At December 31, 2014, the Company had federal and state net operating loss carryforwards of $227.5 million and $157.5 million, respectively, available to offset against future taxable income, which expire in 2015 through 2034.
 
As a result of a change in-control that occurred in the CytRx shareholder base, approximately $62.3 million in federal net operating loss carryforwards became substantially limited in their annual availability. Management currently believes that the remaining $165.2 million in federal net operating loss carryforwards, and the $157.5 million in state net operating loss carryforwards, are unrestricted.

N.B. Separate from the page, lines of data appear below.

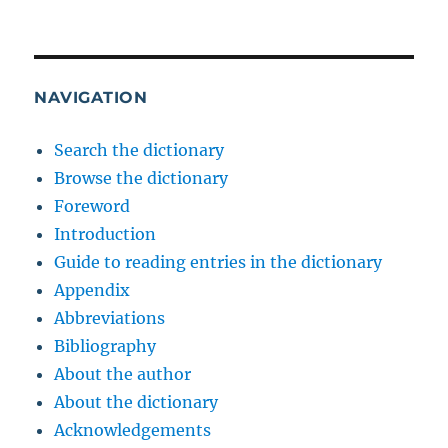
NAVIGATION
Search the dictionary
Browse the dictionary
Foreword
Introduction
Guide to reading entries in the dictionary
Appendix
Abbreviations
Bibliography
About the author
About the dictionary
Acknowledgements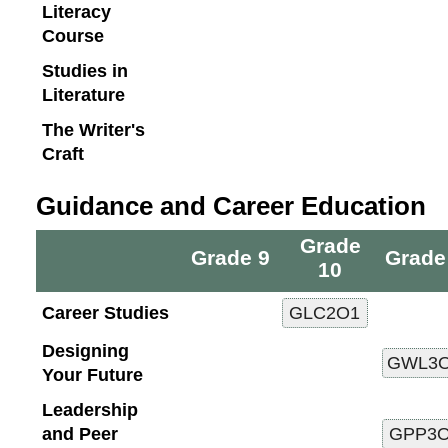
Literacy
Course
Studies in
Literature
The Writer's
Craft
Guidance and Career Education
Grade
Grade 9
Grade
10
Career Studies
Designing
Your Future
Leadership
and Peer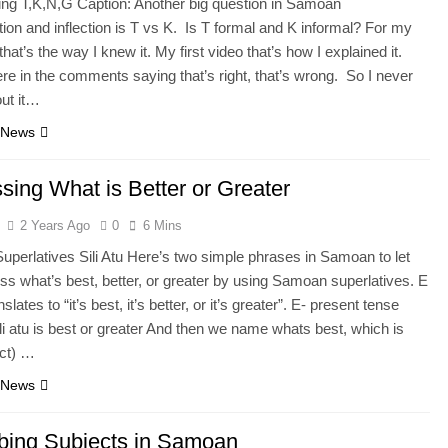
ng T,K,N,G Caption: Another big question in Samoan
ion and inflection is T vs K. Is T formal and K informal? For my
 that’s the way I knew it. My first video that’s how I explained it.
re in the comments saying that’s right, that’s wrong. So I never
out it…
 News
sing What is Better or Greater
2 Years Ago
0
6 Mins
perlatives Sili Atu Here’s two simple phrases in Samoan to let
ss what’s best, better, or greater by using Samoan superlatives. E
anslates to “it’s best, it’s better, or it’s greater”. E- present tense
li atu is best or greater And then we name whats best, which is
ect) …
 News
bing Subjects in Samoan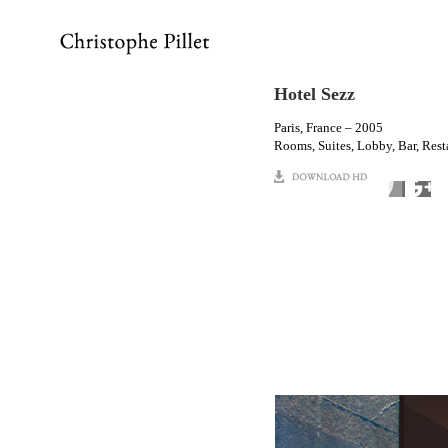
Hotel Sezz
Paris, France – 2005
Rooms, Suites, Lobby, Bar, Rest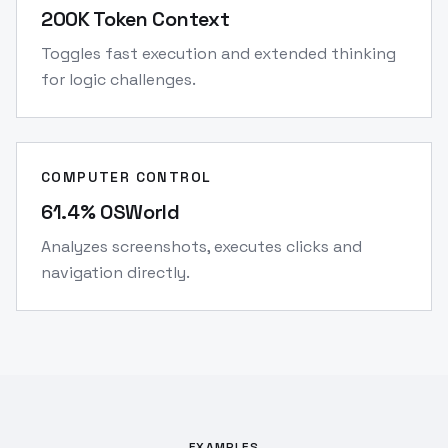
200K Token Context
Toggles fast execution and extended thinking
for logic challenges.
COMPUTER CONTROL
61.4% OSWorld
Analyzes screenshots, executes clicks and
navigation directly.
EXAMPLES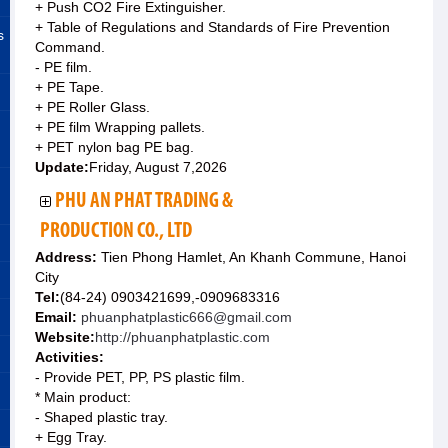
+ Push CO2 Fire Extinguisher.
+ Table of Regulations and Standards of Fire Prevention
s
Command.
- PE film.
+ PE Tape.
+ PE Roller Glass.
+ PE film Wrapping pallets.
+ PET nylon bag PE bag.
Update:
Friday, August 7,2026
PHU AN PHAT TRADING &
PRODUCTION CO., LTD
Address:
Tien Phong Hamlet, An Khanh Commune, Hanoi
City
Tel:
(84-24) 0903421699,-0909683316
Email:
phuanphatplastic666@gmail.com
Website:
http://phuanphatplastic.com
Activities:
- Provide PET, PP, PS plastic film.
* Main product:
- Shaped plastic tray.
+ Egg Tray.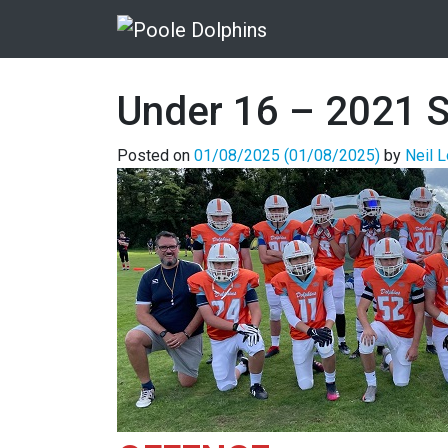
Under 16 – 2021 S
Posted on
01/08/2025
(01/08/2025)
by
Neil 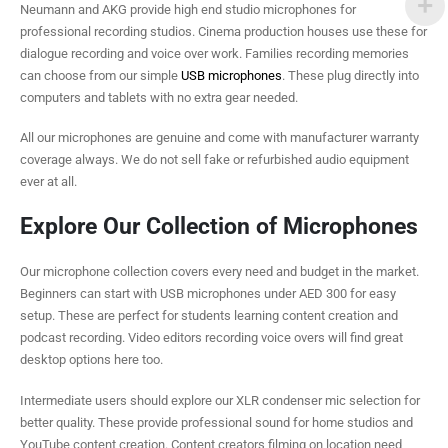
Neumann and AKG provide high end studio microphones for
professional recording studios. Cinema production houses use these for
dialogue recording and voice over work. Families recording memories
can choose from our simple
USB microphones
. These plug directly into
computers and tablets with no extra gear needed.
All our microphones are genuine and come with manufacturer warranty
coverage always. We do not sell fake or refurbished audio equipment
ever at all.
Explore Our Collection of Microphones
Our microphone collection covers every need and budget in the market.
Beginners can start with USB microphones under AED 300 for easy
setup. These are perfect for students learning content creation and
podcast recording. Video editors recording voice overs will find great
desktop options here too.
Intermediate users should explore our XLR condenser mic selection for
better quality. These provide professional sound for home studios and
YouTube content creation. Content creators filming on location need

As of December 31, 2014, CytRx also had research and development and alternative minimum tax credits for federal and state purposes of approximately $12.2 million and $17.4 million, respectively, available for offset against future income taxes, which expire in 2022 through 2034. Based on an assessment of all available evidence including, but not limited to, the Company’s limited operating history in its core business and lack of profitability, uncertainties of the commercial viability of its technology, the impact of government regulation and healthcare reform initiatives, and other risks normally associated with biotechnology companies, the Company has concluded that it is more likely than not that these net operating loss carryforwards and credits will not be realized and, as a result, a 100% deferred tax valuation allowance has been recorded against these assets.
 
Deferred income taxes reflect the net effect of temporary differences between the financial reporting carrying amounts of assets and liabilities and income tax carrying amounts of assets and liabilities. The components of the Company’s deferred tax assets and liabilities, all of which are long-term, are as follows (in thousands):
 
  December 31, 
  2014   2013 
Deferred tax assets:
      
Net operating loss carryforwards
 $86,541  $69,989 
Tax credit carryforwards
  22,716   18,816 
Equipment, furnishings and other
  14,396   11,313 
Total deferred tax assets
  123,653   100,118 
Deferred tax liabilities
  (187)  (92)
Net deferred tax assets
  123,466   100,026 
Valuation allowance
  (123,466)  (100,026)
   $  $ 
 
For all years presented, the Company did not recognize any deferred tax assets or liabilities. The net change in valuation allowance for the years ended December 31, 2014 and 2013 was $23.4 million and $14.6 million, respectively.
 
The provision for income taxes differs from the provision computed by applying the Federal statutory rate to net loss before income taxes as follows (in thousands):
 
  
Years ended December 31,
 
  
2014
  
2013
  
2012
 
Federal benefit at statutory rate
 $(10,240) $(16,145) $(6,107)
State income taxes, net of Federal taxes
  (2,773)  (1,517)  (745)
State credits
  (990)  (787)  (1,555)
Warrant liabilities
  (6,477)  6,871   941 
Other permanent differences
  37   14   (23)
Provision related to change in valuation allowance
  23,440   14,606   14,069 
Current year tax credit
  (1,300)  (1,034)   
Return to provision
  (1,504)  (2,011)  (6,578)
Other, net
  (192)  5    
   $1  $2  $2 

There have been no changes to the Company’s liability for unrecognized tax benefits during the year ended December 31, 2014.
 
The Company files income tax returns in the U.S. Federal jurisdiction and various state jurisdictions. As of the year ended December 31, 2014, the tax returns for 2010 through 2014 remain open to examination by the Internal Revenue Service and various state tax authorities.
 
The Company’s policy is to recognize any interest and penalties related to unrecognized tax benefits as a component of income tax expense. As of the years ended December 31, 2014, 2013 and 2012, the Company had accrued no interest or penalties related to uncertain tax positions.